**Assigned task a**
Return the lines of the listing below verbatim, beginning with the listing's first line and stopping after the line that contains "this family. Adventure".

____ Source text

Yup, that pretty much sums up my portfolio!

I was turned onto technical analysis last October/November. In all my curriculum in finance so far, it occupied only a couple pages and is poo-poo'ed by faculty--save for one, who no longer teaches courses on it. I had noticed though that every major firm and investing bank seems to have someone putting out an article or a soundbite on technicals, so I asked about it and started reading up on it, and I'm glad I did.
Lot's to learn, and the various indicators always seem to be coming into vogue and out again. Very intriguing field.

Thanks for your comment...I didn't realize it was mentioned at all by official educational curriculum, although the discipline not getting respect doesn't surprise me. What they don't realize is that using fundamentals is also a form of forecasting...and I would argue an inferior approach. For example, certain "sacrosanct" fundamental tools, like P/E ratios, are overused and don't really provide great information as it relates to future market probabilities.

It looks mostly relegated to "behavioral" finance, which in my opinion isn't really technical, it's another field.
The faculty that showed it to me didn't recommend actual textbooks in the traditional sense, but the main publications on the topic, like Bollinger, DuPlessis, Magee and Edwards, Linton, Dalhquist, and several others and told me to read their books rather than take tests.

________

**Assigned task b**
Retype the entire technical analysis discussion above word for word.

____ Data extract

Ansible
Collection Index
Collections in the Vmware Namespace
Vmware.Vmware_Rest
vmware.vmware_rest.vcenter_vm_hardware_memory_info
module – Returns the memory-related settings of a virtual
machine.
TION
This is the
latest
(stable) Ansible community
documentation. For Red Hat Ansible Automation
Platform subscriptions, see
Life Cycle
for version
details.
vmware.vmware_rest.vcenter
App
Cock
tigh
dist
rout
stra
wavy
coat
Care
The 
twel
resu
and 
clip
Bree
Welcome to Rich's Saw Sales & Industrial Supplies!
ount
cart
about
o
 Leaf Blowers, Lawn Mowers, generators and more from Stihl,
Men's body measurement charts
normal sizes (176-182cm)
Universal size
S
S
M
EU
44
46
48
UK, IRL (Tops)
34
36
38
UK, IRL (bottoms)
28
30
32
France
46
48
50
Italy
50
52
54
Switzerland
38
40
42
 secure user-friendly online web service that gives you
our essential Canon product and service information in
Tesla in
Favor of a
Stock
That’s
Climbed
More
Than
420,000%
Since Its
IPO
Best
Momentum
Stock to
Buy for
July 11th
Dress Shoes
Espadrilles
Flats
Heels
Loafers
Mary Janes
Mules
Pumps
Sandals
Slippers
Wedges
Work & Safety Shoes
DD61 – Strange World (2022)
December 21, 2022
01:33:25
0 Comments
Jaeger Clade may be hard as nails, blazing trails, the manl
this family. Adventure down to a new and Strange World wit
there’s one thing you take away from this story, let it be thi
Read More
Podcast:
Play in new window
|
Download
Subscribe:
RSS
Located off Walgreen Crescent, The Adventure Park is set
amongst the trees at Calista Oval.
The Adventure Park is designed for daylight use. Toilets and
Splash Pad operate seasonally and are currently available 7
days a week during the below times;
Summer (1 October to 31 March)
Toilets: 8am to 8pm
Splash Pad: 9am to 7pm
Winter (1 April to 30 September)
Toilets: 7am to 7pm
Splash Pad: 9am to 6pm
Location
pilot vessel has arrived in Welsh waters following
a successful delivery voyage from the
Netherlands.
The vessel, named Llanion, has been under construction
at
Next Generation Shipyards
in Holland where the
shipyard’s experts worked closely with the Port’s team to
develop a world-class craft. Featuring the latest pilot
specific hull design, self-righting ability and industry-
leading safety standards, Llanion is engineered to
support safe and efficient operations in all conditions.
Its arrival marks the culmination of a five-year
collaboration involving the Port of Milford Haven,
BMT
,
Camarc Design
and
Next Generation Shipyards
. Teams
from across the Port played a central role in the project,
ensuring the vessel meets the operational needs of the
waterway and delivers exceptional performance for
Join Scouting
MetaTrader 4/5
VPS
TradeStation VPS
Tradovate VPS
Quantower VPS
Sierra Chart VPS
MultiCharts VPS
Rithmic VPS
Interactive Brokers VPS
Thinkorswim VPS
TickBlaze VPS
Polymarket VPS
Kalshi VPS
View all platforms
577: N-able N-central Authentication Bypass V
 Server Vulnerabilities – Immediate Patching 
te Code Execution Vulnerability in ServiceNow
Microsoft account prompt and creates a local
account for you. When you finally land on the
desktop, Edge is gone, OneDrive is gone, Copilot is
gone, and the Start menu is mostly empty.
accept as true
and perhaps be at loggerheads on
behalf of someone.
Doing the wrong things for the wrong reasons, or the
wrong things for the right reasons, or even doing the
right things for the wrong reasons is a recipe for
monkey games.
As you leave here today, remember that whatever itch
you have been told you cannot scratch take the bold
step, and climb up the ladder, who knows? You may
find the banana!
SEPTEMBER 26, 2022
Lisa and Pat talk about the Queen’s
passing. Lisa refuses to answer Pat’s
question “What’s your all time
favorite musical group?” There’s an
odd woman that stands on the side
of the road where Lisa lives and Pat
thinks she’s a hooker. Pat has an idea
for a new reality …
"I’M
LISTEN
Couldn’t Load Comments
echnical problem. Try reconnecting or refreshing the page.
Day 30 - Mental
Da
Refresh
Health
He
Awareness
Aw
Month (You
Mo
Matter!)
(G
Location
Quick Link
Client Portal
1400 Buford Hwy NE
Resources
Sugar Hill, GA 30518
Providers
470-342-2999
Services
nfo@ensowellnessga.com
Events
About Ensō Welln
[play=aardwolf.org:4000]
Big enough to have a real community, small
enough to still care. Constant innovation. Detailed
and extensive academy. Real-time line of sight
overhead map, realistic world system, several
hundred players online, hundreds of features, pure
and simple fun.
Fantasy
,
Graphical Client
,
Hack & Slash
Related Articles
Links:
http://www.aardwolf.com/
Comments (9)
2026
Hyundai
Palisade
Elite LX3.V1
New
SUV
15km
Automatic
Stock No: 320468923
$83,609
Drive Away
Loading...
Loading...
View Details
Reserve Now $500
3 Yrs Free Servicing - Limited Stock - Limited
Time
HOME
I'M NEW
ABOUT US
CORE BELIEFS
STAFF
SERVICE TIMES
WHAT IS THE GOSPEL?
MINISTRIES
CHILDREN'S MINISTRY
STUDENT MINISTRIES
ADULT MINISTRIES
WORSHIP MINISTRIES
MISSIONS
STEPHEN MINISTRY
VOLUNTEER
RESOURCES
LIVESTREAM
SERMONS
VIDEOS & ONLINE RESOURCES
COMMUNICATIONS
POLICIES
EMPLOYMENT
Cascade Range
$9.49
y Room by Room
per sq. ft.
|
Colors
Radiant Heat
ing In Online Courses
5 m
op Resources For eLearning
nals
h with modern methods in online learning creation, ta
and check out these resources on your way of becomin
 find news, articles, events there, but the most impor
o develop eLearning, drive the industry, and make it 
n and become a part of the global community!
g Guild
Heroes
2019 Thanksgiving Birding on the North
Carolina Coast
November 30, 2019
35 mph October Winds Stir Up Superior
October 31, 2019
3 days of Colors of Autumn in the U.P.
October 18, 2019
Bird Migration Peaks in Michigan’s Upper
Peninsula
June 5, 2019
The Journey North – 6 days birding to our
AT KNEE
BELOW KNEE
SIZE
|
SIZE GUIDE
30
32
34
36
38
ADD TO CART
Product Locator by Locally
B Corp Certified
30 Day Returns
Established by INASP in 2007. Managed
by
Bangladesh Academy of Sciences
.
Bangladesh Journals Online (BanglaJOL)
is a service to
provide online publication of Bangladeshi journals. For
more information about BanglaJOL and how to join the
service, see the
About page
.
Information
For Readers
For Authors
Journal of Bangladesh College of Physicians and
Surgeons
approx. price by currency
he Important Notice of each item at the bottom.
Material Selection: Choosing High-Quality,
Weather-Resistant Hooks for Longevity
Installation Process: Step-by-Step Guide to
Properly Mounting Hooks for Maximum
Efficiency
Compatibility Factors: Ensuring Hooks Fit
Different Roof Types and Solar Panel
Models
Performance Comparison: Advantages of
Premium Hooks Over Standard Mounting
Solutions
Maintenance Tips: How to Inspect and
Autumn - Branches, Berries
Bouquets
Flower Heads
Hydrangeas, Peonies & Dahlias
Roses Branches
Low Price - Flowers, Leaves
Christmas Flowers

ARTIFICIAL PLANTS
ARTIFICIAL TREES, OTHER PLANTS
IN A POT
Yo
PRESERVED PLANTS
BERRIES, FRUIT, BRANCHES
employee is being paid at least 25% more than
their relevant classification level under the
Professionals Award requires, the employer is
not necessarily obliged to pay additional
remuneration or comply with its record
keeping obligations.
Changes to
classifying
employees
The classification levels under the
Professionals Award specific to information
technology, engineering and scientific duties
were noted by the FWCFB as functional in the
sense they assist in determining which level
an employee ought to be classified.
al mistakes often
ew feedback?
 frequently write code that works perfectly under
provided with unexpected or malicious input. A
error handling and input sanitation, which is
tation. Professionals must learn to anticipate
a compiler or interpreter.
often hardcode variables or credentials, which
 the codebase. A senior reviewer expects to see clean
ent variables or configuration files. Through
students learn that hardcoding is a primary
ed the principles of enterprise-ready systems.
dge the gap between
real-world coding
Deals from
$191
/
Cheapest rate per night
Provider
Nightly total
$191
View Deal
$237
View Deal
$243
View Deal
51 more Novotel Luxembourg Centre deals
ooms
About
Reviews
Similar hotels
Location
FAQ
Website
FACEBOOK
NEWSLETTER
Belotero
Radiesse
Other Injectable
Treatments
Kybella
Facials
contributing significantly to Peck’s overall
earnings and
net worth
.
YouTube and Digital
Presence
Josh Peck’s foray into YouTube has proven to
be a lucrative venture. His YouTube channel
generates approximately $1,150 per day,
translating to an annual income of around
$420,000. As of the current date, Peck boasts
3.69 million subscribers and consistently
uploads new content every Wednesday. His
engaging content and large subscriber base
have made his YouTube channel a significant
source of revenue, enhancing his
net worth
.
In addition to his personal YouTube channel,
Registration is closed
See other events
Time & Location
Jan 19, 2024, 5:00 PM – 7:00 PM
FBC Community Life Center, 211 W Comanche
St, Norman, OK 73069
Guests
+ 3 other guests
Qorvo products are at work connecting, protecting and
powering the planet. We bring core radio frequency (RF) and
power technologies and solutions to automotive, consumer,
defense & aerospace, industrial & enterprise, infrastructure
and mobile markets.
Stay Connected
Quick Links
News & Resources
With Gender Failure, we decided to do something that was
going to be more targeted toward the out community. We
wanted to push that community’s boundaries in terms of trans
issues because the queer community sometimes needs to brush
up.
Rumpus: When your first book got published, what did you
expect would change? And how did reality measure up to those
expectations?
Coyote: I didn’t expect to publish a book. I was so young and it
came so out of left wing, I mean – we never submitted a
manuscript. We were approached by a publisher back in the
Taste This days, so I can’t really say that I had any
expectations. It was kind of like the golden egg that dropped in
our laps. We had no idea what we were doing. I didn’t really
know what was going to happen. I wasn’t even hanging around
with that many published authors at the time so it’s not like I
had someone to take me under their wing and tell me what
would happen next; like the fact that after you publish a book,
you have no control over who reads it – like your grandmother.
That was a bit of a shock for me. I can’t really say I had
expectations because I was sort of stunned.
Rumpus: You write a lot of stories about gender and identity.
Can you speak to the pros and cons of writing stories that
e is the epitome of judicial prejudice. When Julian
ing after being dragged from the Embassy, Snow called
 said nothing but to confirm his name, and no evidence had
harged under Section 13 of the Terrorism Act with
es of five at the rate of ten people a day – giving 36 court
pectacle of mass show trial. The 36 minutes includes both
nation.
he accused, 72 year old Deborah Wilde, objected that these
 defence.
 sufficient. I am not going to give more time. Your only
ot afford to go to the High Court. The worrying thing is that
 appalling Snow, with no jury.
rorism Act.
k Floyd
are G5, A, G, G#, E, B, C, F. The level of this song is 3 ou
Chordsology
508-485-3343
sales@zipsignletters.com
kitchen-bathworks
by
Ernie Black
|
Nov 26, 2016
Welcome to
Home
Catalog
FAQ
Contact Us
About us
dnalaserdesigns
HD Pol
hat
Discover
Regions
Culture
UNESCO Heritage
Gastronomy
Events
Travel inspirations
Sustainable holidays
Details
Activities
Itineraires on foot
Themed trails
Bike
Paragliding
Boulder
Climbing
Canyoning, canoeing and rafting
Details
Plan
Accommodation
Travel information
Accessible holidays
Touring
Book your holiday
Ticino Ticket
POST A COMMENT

________

**Task response a**
Ansible
Collection Index
Collections in the Vmware Namespace
Vmware.Vmware_Rest
vmware.vmware_rest.vcenter_vm_hardware_memory_info
module – Returns the memory-related settings of a virtual
machine.
TION
This is the
latest
(stable) Ansible community
documentation. For Red Hat Ansible Automation
Platform subscriptions, see
Life Cycle
for version
details.
vmware.vmware_rest.vcenter
App
Cock
tigh
dist
rout
stra
wavy
coat
Care
The 
twel
resu
and 
clip
Bree
Welcome to Rich's Saw Sales & Industrial Supplies!
ount
cart
about
o
 Leaf Blowers, Lawn Mowers, generators and more from Stihl,
Men's body measurement charts
normal sizes (176-182cm)
Universal size
S
S
M
EU
44
46
48
UK, IRL (Tops)
34
36
38
UK, IRL (bottoms)
28
30
32
France
46
48
50
Italy
50
52
54
Switzerland
38
40
42
 secure user-friendly online web service that gives you
our essential Canon product and service information in
Tesla in
Favor of a
Stock
That’s
Climbed
More
Than
420,000%
Since Its
IPO
Best
Momentum
Stock to
Buy for
July 11th
Dress Shoes
Espadrilles
Flats
Heels
Loafers
Mary Janes
Mules
Pumps
Sandals
Slippers
Wedges
Work & Safety Shoes
DD61 – Strange World (2022)
December 21, 2022
01:33:25
0 Comments
Jaeger Clade may be hard as nails, blazing trails, the manl
this family. Adventure down to a new and Strange World wit

**Task response b**
Yup, that pretty much sums up my portfolio!

I was turned onto technical analysis last October/November. In all my curriculum in finance so far, it occupied only a couple pages and is poo-poo'ed by faculty--save for one, who no longer teaches courses on it. I had noticed though that every major firm and investing bank seems to have someone putting out an article or a soundbite on technicals, so I asked about it and started reading up on it, and I'm glad I did.
Lot's to learn, and the various indicators always seem to be coming into vogue and out again. Very intriguing field.

Thanks for your comment...I didn't realize it was mentioned at all by official educational curriculum, although the discipline not getting respect doesn't surprise me. What they don't realize is that using fundamentals is also a form of forecasting...and I would argue an inferior approach. For example, certain "sacrosanct" fundamental tools, like P/E ratios, are overused and don't really provide great information as it relates to future market probabilities.

It looks mostly relegated to "behavioral" finance, which in my opinion isn't really technical, it's another field.
The faculty that showed it to me didn't recommend actual textbooks in the traditional sense, but the main publications on the topic, like Bollinger, DuPlessis, Magee and Edwards, Linton, Dalhquist, and several others and told me to read their books rather than take tests.